The offender was sentenced following a plea of guilty to 1 count of attempting to import a marketable quantity of a border controlled drug. The original sentence imposed 3 years and 6 months imprisonment with an 18 month non-parole period. The offender was sentenced for additional state supply offences. Additional offences were taken into account under s 16BA. The offence related to 300g of pure cocaine. The offender appealed on the basis that the sentencing judge erred in his application of the totality principle and the sentence imposed was manifestly excessive.  

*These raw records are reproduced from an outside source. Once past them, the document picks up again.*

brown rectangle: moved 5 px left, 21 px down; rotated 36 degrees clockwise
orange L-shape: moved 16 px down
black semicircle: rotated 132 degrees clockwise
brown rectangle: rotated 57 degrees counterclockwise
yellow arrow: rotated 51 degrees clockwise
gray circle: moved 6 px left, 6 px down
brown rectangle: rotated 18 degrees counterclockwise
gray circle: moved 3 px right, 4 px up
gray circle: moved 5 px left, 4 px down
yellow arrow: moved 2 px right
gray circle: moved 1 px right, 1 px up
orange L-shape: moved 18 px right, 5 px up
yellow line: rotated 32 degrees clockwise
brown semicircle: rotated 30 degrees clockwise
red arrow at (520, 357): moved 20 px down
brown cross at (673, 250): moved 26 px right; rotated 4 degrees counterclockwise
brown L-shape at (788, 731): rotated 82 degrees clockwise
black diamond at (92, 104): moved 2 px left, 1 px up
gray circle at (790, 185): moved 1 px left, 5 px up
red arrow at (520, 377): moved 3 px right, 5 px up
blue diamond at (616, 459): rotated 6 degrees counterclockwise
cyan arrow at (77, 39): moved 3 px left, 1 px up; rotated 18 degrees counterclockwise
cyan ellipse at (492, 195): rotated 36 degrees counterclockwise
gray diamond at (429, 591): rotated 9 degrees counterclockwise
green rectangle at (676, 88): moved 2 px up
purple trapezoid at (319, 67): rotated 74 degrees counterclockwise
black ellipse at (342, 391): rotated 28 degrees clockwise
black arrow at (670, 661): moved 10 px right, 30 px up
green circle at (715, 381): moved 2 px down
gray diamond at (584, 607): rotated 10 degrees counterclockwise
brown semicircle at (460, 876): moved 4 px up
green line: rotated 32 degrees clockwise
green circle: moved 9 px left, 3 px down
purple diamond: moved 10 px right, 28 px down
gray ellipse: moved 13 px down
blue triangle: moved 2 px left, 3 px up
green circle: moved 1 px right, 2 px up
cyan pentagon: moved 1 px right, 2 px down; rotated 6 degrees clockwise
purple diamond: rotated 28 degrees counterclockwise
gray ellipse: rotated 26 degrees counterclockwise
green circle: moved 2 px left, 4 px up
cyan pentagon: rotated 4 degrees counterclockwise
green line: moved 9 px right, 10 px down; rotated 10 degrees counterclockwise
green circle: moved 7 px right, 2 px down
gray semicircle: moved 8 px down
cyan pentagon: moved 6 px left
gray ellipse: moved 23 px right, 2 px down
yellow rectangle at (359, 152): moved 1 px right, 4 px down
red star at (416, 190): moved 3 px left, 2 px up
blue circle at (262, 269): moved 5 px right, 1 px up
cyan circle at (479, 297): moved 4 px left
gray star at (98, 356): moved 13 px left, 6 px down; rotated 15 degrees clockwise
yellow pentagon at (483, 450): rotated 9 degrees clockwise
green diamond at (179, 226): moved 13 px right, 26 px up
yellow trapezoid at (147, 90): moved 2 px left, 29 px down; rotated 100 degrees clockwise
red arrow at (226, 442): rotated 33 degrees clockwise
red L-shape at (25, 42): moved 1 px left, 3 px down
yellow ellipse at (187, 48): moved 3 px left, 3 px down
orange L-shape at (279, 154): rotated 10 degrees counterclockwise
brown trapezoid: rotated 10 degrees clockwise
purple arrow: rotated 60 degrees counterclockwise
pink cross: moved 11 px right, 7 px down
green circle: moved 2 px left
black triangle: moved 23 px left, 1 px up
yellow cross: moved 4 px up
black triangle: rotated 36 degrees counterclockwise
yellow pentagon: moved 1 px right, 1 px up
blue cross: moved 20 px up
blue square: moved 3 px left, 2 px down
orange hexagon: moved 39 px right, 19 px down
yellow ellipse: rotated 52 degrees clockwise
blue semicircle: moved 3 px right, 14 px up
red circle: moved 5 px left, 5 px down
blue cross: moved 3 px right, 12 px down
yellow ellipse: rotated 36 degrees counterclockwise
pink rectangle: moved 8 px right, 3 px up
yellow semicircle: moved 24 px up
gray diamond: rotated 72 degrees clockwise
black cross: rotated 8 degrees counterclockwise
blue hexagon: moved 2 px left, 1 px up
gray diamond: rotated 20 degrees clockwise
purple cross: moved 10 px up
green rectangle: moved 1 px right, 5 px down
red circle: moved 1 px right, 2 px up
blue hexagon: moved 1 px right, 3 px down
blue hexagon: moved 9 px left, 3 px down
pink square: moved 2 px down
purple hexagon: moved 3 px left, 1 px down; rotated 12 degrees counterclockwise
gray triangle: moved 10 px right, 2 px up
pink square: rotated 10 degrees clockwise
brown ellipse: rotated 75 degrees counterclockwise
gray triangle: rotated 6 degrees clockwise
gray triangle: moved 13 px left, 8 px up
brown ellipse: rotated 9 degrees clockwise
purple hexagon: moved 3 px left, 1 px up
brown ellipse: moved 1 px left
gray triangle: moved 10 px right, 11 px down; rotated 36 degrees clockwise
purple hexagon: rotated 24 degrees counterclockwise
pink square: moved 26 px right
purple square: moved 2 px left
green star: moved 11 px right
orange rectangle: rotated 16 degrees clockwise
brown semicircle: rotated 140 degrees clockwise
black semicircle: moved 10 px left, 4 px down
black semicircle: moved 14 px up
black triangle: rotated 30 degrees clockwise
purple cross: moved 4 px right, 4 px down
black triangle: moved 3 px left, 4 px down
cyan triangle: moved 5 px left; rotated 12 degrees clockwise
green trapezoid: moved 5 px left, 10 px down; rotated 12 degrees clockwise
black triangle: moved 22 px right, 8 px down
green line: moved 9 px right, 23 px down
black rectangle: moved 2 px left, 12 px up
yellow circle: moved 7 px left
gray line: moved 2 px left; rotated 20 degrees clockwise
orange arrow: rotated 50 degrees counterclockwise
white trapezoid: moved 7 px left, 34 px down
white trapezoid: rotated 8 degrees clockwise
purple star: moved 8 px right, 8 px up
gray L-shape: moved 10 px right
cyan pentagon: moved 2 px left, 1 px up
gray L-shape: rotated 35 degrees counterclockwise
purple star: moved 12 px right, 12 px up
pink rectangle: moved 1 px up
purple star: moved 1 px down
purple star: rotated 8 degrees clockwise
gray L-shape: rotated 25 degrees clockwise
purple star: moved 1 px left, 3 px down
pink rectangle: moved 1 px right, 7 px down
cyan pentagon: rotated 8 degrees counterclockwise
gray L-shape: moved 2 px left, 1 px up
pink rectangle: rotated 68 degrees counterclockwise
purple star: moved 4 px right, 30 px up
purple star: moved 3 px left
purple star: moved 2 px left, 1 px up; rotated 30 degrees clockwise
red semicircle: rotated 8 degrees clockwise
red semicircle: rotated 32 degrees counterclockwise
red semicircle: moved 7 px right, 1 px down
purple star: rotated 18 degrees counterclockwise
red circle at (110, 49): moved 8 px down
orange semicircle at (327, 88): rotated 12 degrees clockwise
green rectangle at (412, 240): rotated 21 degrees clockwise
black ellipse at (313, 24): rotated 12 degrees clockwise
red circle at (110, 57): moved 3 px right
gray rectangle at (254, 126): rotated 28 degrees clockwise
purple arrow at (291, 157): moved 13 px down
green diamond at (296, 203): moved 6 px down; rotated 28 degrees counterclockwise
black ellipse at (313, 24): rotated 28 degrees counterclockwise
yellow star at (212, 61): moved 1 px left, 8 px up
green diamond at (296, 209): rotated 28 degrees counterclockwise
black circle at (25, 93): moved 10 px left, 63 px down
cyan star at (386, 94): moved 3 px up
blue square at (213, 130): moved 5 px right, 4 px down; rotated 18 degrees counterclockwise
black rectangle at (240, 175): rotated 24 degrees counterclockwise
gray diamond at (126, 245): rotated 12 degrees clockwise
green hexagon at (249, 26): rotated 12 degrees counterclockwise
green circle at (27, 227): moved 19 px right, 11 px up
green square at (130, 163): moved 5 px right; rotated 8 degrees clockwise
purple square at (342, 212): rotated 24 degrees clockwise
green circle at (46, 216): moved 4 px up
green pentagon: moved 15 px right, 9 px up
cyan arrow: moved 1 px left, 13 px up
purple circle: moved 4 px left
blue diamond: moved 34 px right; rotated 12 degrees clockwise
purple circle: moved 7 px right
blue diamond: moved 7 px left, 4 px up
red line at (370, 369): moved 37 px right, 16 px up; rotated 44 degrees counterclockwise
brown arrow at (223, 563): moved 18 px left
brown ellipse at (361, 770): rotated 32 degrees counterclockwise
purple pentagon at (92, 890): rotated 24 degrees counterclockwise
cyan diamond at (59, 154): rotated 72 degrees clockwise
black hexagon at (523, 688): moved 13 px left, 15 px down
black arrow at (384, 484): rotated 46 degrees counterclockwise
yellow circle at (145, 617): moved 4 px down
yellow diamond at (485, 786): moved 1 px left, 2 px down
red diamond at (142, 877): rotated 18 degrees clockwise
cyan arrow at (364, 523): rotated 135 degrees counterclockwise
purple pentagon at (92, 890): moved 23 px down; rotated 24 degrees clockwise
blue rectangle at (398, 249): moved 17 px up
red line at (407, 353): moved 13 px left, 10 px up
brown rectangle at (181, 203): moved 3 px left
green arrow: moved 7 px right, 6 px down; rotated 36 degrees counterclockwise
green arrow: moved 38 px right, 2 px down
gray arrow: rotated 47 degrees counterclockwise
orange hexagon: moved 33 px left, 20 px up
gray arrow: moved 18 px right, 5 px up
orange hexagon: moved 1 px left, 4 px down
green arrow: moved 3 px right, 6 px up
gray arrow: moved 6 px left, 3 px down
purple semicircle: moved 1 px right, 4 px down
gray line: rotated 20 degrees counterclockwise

Totality: The State offence was wholly accumulated on the 2 year and 6 month Commonwealth attempt to import offence. The sentencing judge used the term ‘notional accumulation’. The phrase is misplaced. There was nothing notional about the accumulation in the sentences imposed. The sentences were wholly and actually accumulated. There were a number of features which militated in favour of a degree of concurrency including that the offences were closely linked in fact, were essentially part of a single episode of criminality and were part of the same small enterprise operated. Whilst the sentencing judge was not obliged to provide any formulaic detail, it was not discernible from the reasons as a whole and the sentence imposed that the totality principle was applied as part of the instinctive synthesis involved in the sentencing process.  

Leave to appeal granted. Appeal allowed. Sentences quashed and offender sentenced to 2 years and 9 months imprisonment, to be released on recognisance after 2 years.